筑豊の近代化遺産(弦書房)を読んでいて、松岩という興味深い炭鉱用語を見つけることができました(P92)。
松岩というのは、石炭層のなかにまじっている石炭になりきれなかった石(珪化木;けいかぼく)のことです。この石の特徴は、とても硬くて重いこと。
筑豊炭田で石炭を採るとき、なかなか機械化が進まなかったそうですが、この硬い松岩が多くて、石炭の採掘を邪魔してしまうからなのだそうです。そのため、松岩はやっかいもの扱いされ、ゲッテン(手に負えない)石とも呼ばれました。
その、ゴロゴロでてくる松岩を逆に利用したのが松岩石垣です。実際の写真がこちらです↓
場所:福岡県宮若市磯光
座標値:33.7055,130.6774005
ふつうの石垣のように見えますが、ひとつひとつの石をよく観察すると、ふつうの石とはちょっと違うことがわかります。
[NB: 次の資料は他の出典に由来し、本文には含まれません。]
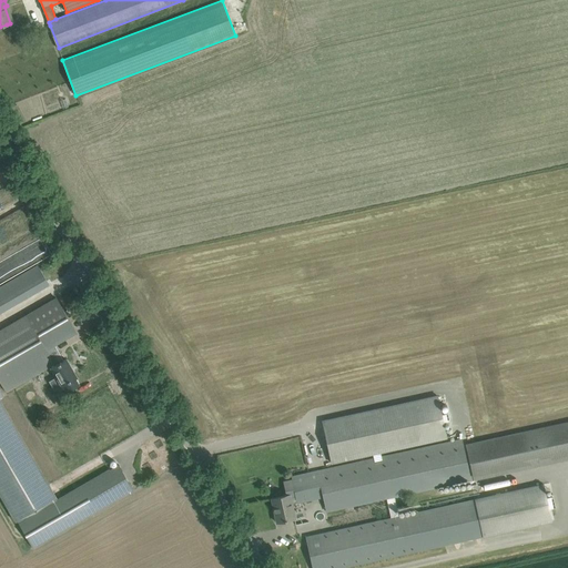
[(0,198),(0,237),(0,240),(3,235),(8,236),(10,232),(12,234),(14,227),(4,225),(7,217),(7,216),(16,212),(0,206),(0,205),(3,202),(1,199),(0,198)]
石炭に特徴的な光沢のある黒色と、年輪がつくりだす独特の模様を石の表面に見ることができます。
この石垣をみることができたのは、宮若市の磯光という地区ですが、この石垣以外にも、付近を探索してみると、ところどころに松岩石垣を見つけることができました。
松岩は炭鉱側にとって捨てるのに金がかかる厄介者だから、もちろんただである。(中略) 石は硬くて割れにくいので、うまく積み上げれば長持ちするであろう(P92)
筑豊の近代化遺産(弦書房)のP92、P93には松岩建造物群として、石垣の他、松岩庭園、松岩排水路、さらに松岩でつくられた墓標などが紹介されています。
松岩排水路は飯塚市の日鉄嘉穂鉱業所跡の住宅地で見ることができるそうですが、これを探しに行ってみましたが詳細な場所を特定することができず、探索を断念しました。
↓筑豊の近代化遺産(弦書房)P93
また、松岩についてネットで探していると、こちらのブログで松岩菩提供養塔というものがあることを知りました。こちらの供養塔も探しにいってみました。しかし、付近に「松岩菩提供養塔」の案内板があるものの、なかなか見つけ出すことができませんでした。
なんとか、「おそらくここから供養塔まで行くのだろう」という道を見つけ出しても…
多量のクモの巣と、やぶ蚊に阻まれ行くのを断念しました。しかし位置は特定できたので、ここにメモを残しておきます。
松岩菩提供養塔の位置情報
場所:福岡県鞍手郡小竹町新多
座標値:33.697303,130.691473
松岩菩提供養塔へ至る山道入口の位置情報
座標値:33.696367,130.692189
山道の入口へと続く道は、民家の前を通ります。一見、民家の敷地内に入ってしまうのではないかと躊躇してしまいますが、敷地内に入るわけではありません。
温かい時期だと、やぶ蚊や、クモの巣がやっかいです。そしてスズメバチもいる(参照)ようなので、それなりの装備と注意が必要だと思います。